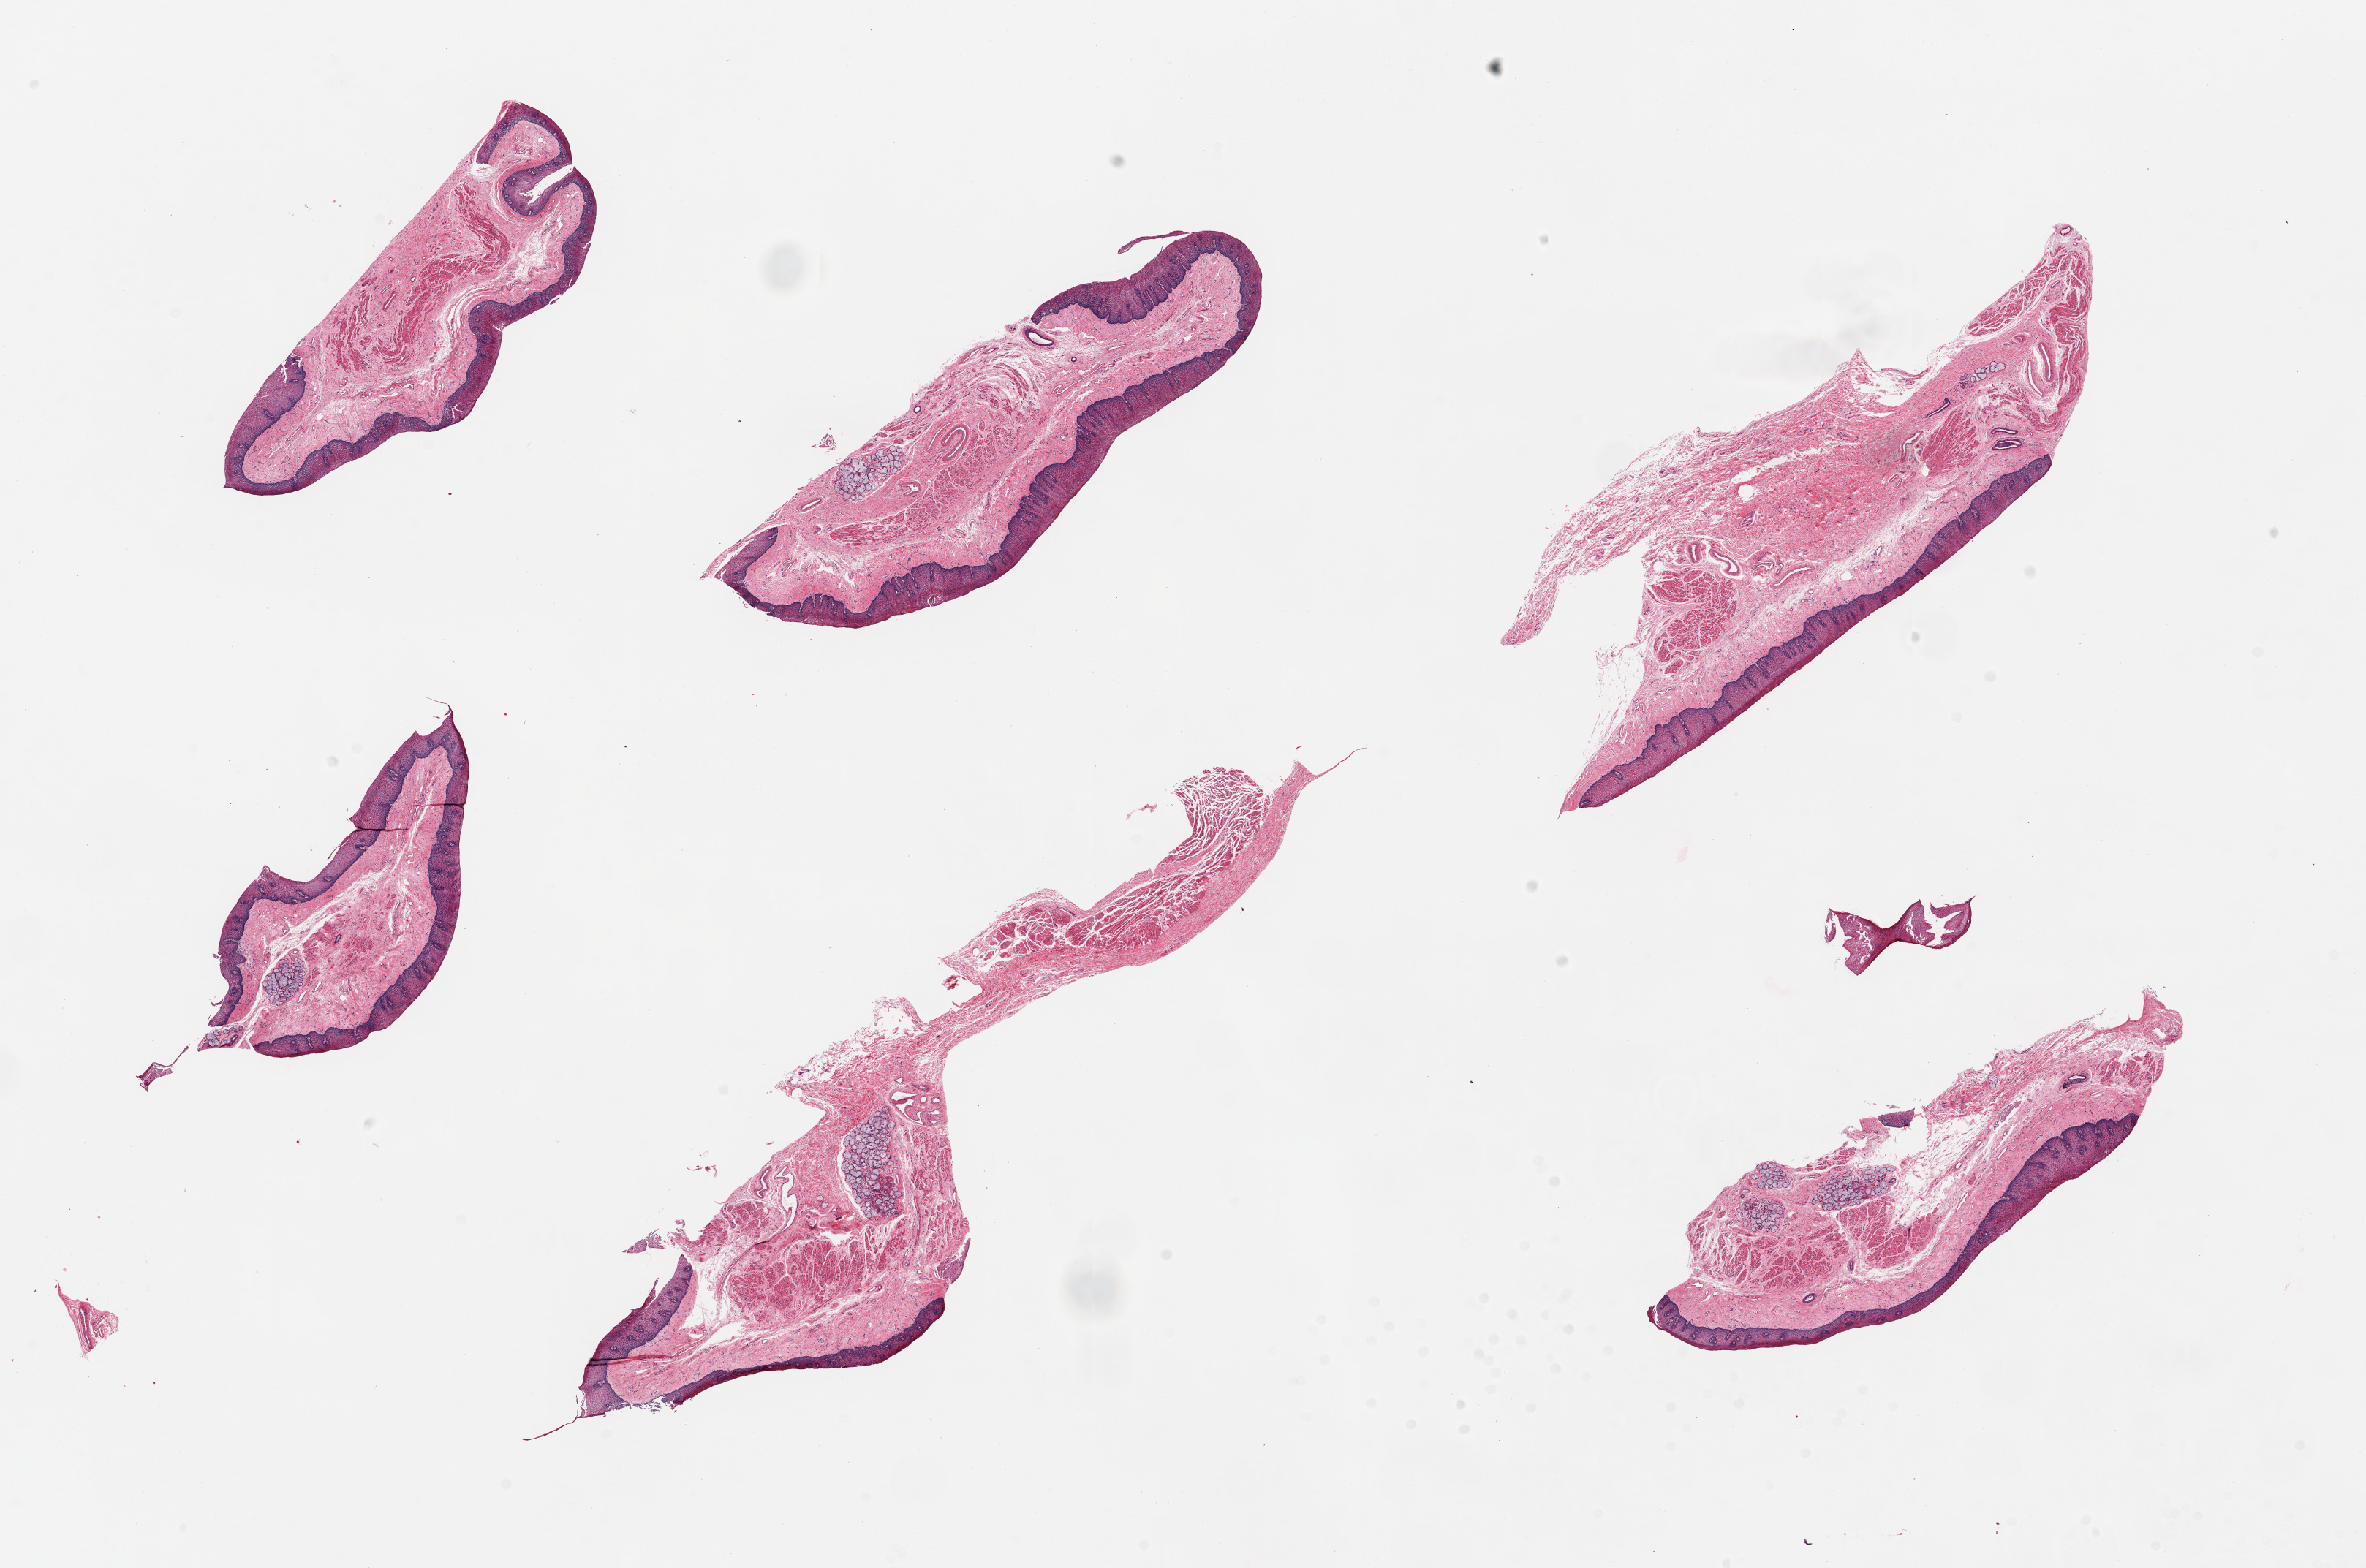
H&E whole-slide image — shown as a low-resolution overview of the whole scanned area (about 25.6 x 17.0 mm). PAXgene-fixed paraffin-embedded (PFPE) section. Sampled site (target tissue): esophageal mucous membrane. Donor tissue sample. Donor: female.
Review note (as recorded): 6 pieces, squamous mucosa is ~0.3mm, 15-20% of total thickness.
* * *
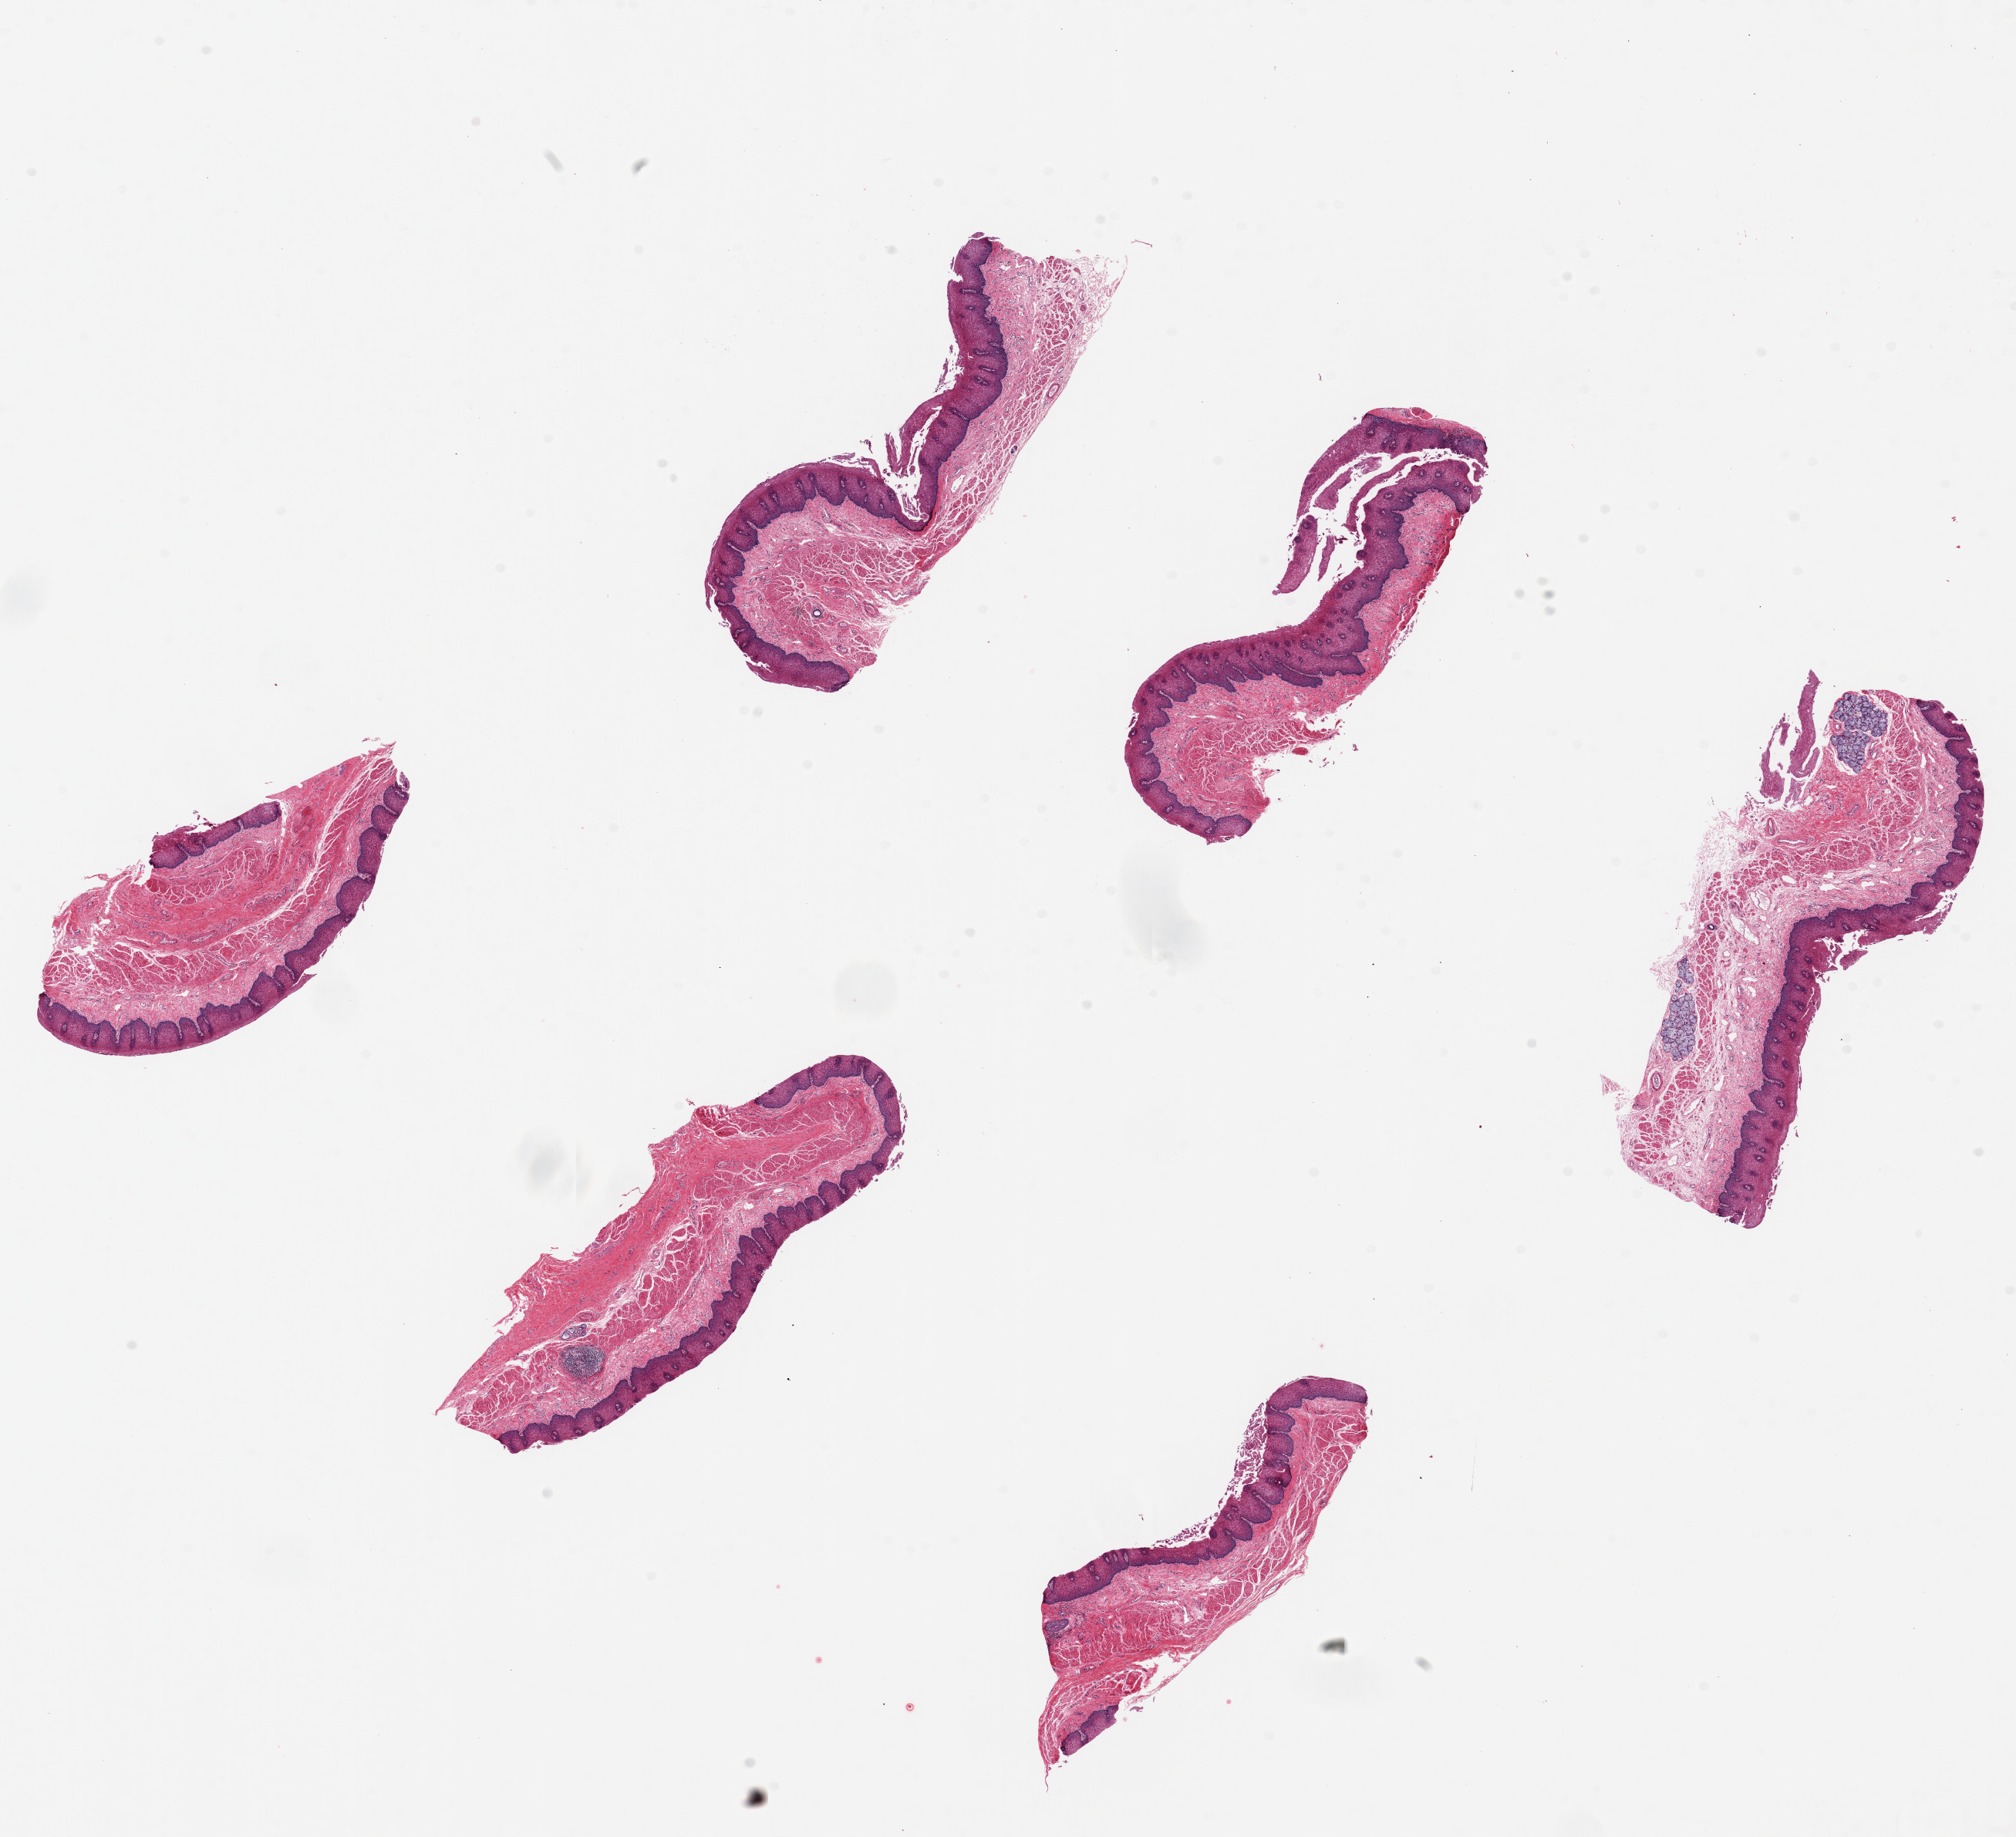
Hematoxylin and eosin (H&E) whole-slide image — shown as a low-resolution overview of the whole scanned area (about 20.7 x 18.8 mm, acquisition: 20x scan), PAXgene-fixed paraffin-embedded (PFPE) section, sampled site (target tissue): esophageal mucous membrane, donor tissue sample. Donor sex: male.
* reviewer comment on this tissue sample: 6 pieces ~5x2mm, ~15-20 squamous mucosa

▶ _What to work on_
From the line containing "H&E whole-slide image" down to the line containing "Review note (as" in the material above, reproduce every line exactly, including the two end lines.

▶ _Solved exercise_
H&E whole-slide image — shown as a low-resolution overview of the whole scanned area (about 25.6 x 17.0 mm). PAXgene-fixed paraffin-embedded (PFPE) section. Sampled site (target tissue): esophageal mucous membrane. Donor tissue sample. Donor: female.
Review note (as recorded): 6 pieces, squamous mucosa is ~0.3mm, 15-20% of total thickness.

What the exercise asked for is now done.